TASK ITEM | Return every line of the data that contains the string "México".

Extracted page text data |
━━━━━━
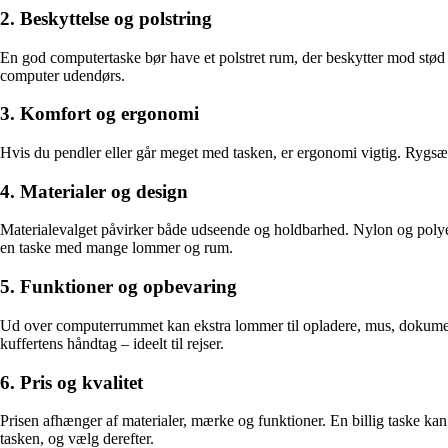
2. Beskyttelse og polstring
En god computertaske bør have et polstret rum, der beskytter mod stød o
computer udendørs.
3. Komfort og ergonomi
Hvis du pendler eller går meget med tasken, er ergonomi vigtig. Rygsæ
4. Materialer og design
Materialevalget påvirker både udseende og holdbarhed. Nylon og polyest
en taske med mange lommer og rum.
5. Funktioner og opbevaring
Ud over computerrummet kan ekstra lommer til opladere, mus, dokument
kuffertens håndtag – ideelt til rejser.
6. Pris og kvalitet
Prisen afhænger af materialer, mærke og funktioner. En billig taske ka
tasken, og vælg derefter.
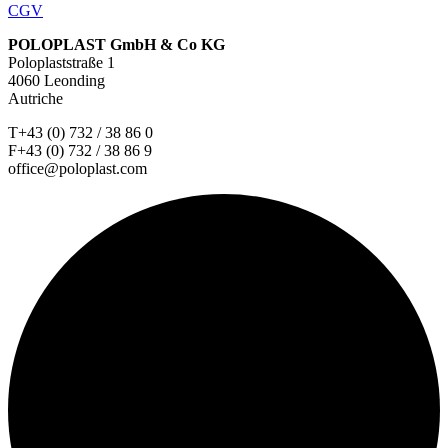
CGV
POLOPLAST GmbH & Co KG
Poloplaststraße 1
4060 Leonding
Autriche
T+43 (0) 732 / 38 86 0
F+43 (0) 732 / 38 86 9
office@poloplast.com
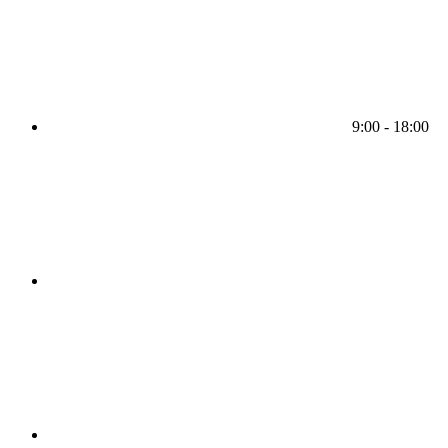
9:00 - 18:00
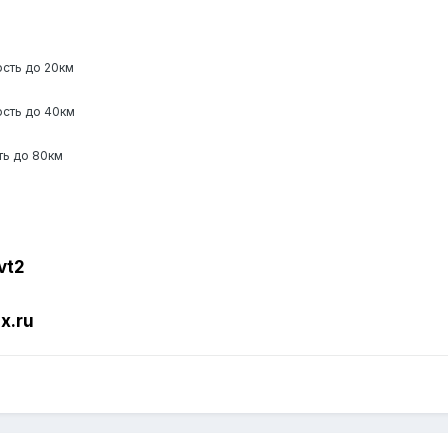
ость до 20км
ость до 40км
ть до 80км
vt2
x.ru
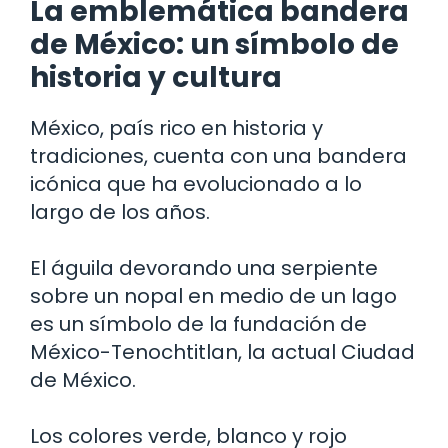
La emblemática bandera
de México: un símbolo de
historia y cultura
México, país rico en historia y
tradiciones, cuenta con una bandera
icónica que ha evolucionado a lo
largo de los años.
El águila devorando una serpiente
sobre un nopal en medio de un lago
es un símbolo de la fundación de
México-Tenochtitlan, la actual Ciudad
de México.
Los colores verde, blanco y rojo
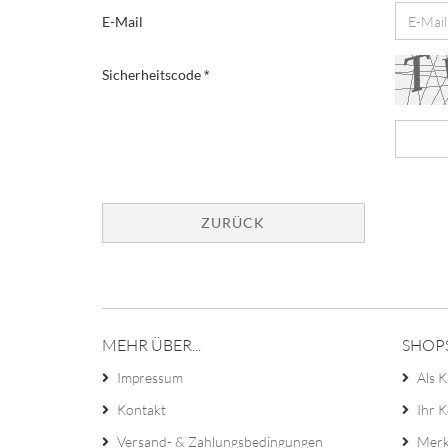
E-Mail
Sicherheitscode
ZURÜCK
MEHR ÜBER...
SHOP
Impressum
Als K
Kontakt
Ihr 
Versand- & Zahlungsbedingungen
Merk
━━━━━━
ANSWER TO THE PROBLEM |
de México: un símbolo de
México, país rico en historia y
México-Tenochtitlan, la actual Ciudad
de México.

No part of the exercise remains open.